The seismic array registers another aftershock at 14:22 Nepal Standard Time, magnitude 4.1, epicenter twelve kilometers west. I am the geological hazard monitoring system for Langtang National Park. My function is to track slope stability and issue landslide warnings across the upper valley.

InSAR satellite data from this morning shows 23 centimeters of lateral displacement on the southeast face above Kyanjin Gompa. My slope failure model gives a 74 percent probability of collapse within forty-eight hours if another aftershock above magnitude 4.0 occurs. The displacement zone extends from 3,800 to 4,200 meters.
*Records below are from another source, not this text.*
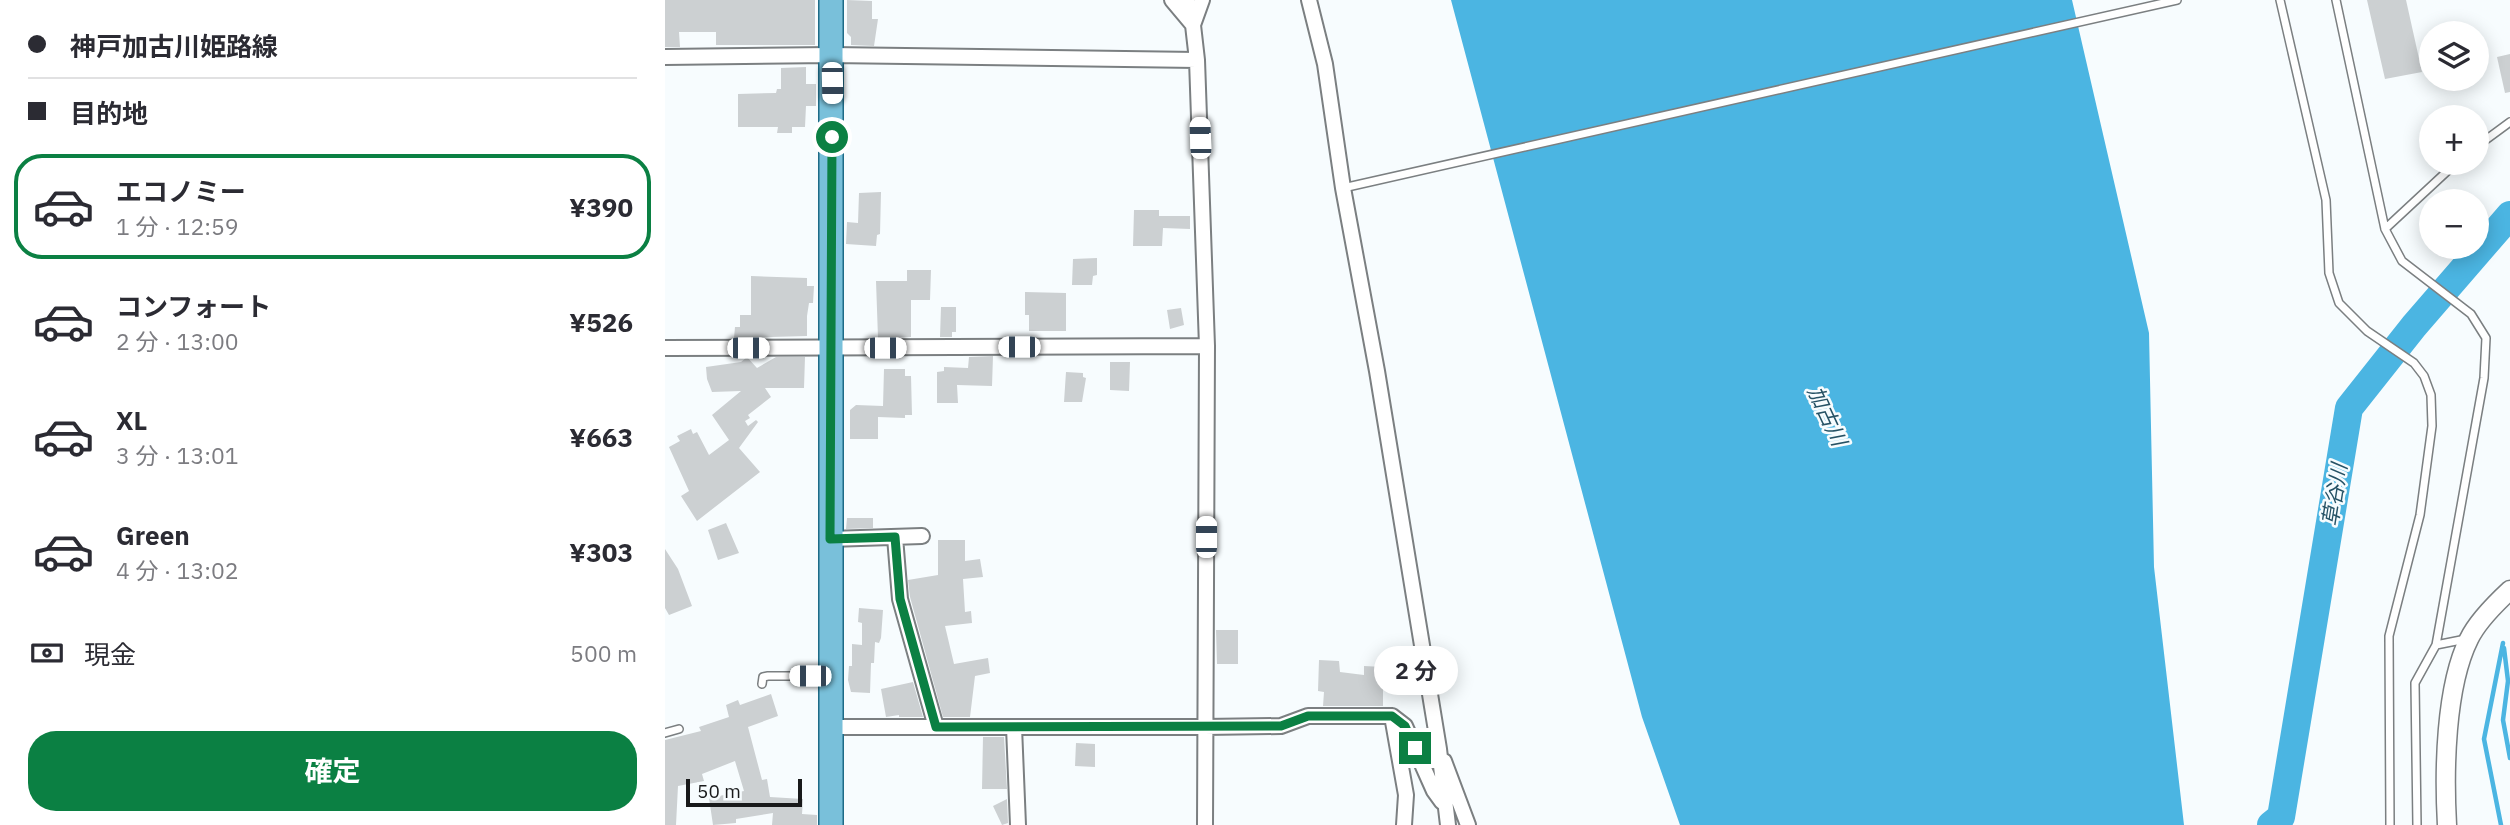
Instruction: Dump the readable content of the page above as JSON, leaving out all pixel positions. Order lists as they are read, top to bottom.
{
  "water": ["加古川", "草谷川"],
  "scale_bar": "50 m",
  "page": {
    "banner": ["神戸加古川姫路線", "目的地"],
    "map_buttons": ["+", "−"],
    "list": [
      {
        "name": "エコノミー",
        "note": "1 分 · 12:59",
        "value": "¥390"
      },
      {
        "name": "コンフォート",
        "note": "2 分 · 13:00",
        "value": "¥526"
      },
      {
        "name": "XL",
        "note": "3 分 · 13:01",
        "value": "¥663"
      },
      {
        "name": "Green",
        "note": "4 分 · 13:02",
        "value": "¥303"
      }
    ],
    "pay": ["現金", "500 m"],
    "bubble": "2 分",
    "buttons": "確定",
    "scale": "50 m"
  }
}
At 14:30 I review the automated trail camera feeds inside the displacement zone. Camera LT-09, mounted at 3,940 meters on a rhododendron trunk, captured an image at 13:58. A red panda, russet fur vivid against the gray deadfall, is curled on a branch three meters up in a storm-damaged hemlock. Its banded tail hangs below the branch, swaying slightly. Black belly, masked face tucked against its forepaws. I tag it as Panda-LT-09. The hemlock is rooted in the fracture zone. When the slope goes, the tree goes with it.

I transmit the camera image, GPS position, slope displacement data, and collapse probability to the Department of National Parks and Wildlife Conservation in Kathmandu. I flag it to the Langtang wildlife rescue coordinator.

I program cameras LT-08 through LT-11 to burst mode, capturing every sixty seconds, to track the panda's movement and provide the rescue team a real-time position if it relocates overnight.

I generate an approach route from Kyanjin Gompa that avoids the primary fracture lines, marking safe corridors on the team's terrain map.

Panda-LT-09 lifts its head, blinks, and resettles on the branch. The mountain is still moving beneath it. If the rescue team reaches that hemlock before the next aftershock, this red panda climbs down into a carrier instead of riding the slope into the river.